Writers have long found the sea and the modes of human interaction with it a cause for wonder and reflection. A mirror of the soul, for some, but for others a desert, the sea has profoundly influenced the imaginations of writers throughout history and across cultures. The sheer variety of literary genres with which writers have reflected upon the sea and its meanings suggests that writing and voyaging on the water share a deep affinity.

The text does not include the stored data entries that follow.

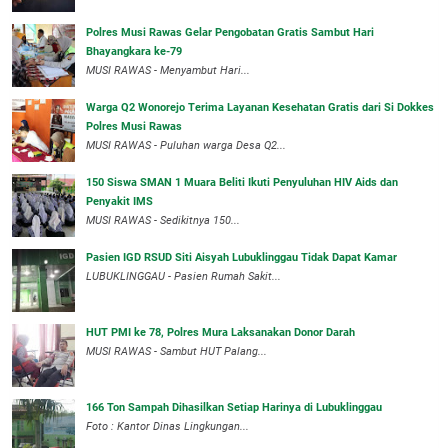
Polres Musi Rawas Gelar Pengobatan Gratis Sambut Hari
Bhayangkara ke-79
MUSI RAWAS - Menyambut Hari...
Warga Q2 Wonorejo Terima Layanan Kesehatan Gratis dari Si Dokkes
Polres Musi Rawas
MUSI RAWAS - Puluhan warga Desa Q2...
150 Siswa SMAN 1 Muara Beliti Ikuti Penyuluhan HIV Aids dan
Penyakit IMS
MUSI RAWAS - Sedikitnya 150...
Pasien IGD RSUD Siti Aisyah Lubuklinggau Tidak Dapat Kamar
LUBUKLINGGAU - Pasien Rumah Sakit...
HUT PMI ke 78, Polres Mura Laksanakan Donor Darah
MUSI RAWAS - Sambut HUT Palang...
166 Ton Sampah Dihasilkan Setiap Harinya di Lubuklinggau
Foto : Kantor Dinas Lingkungan...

In this course we will read a sampling of global literature in which the sea acts as the setting, a body of symbolism, a mystery, the agent of divine wrath, an epistemological challenge, a means of escape, and a reason to reflect on the human relationship to nature.
Field WorkCountry: Turkey
Day: 1 - Tuesday, 29 September
In this field seminar we will explore the maritime history of Istanbul as displayed at the Naval Museum in Besiktas. We will begin the seminar at one of the “yali,” or villas, on the Bosphorus (or the Kucukcu Palace, depending on availability), in order to orient ourselves to the Strait. From there we will walk to Naval Museum. Later we will walk through the Besiktas Fish Market. As well as exploring the rich history of this highly aquatic city and culture, we will analyze the ways in which “official” history emphasizes some elements and overlooks others. Our goals will be to develop an understanding of the port as a historical palimpsest (series of overlying layers) and to examine critically the institutional formation of cultural narratives of history and place. What does the sea mean in Turkish history? What are the key features of the port infrastructure, present and past, and how have they changed over time?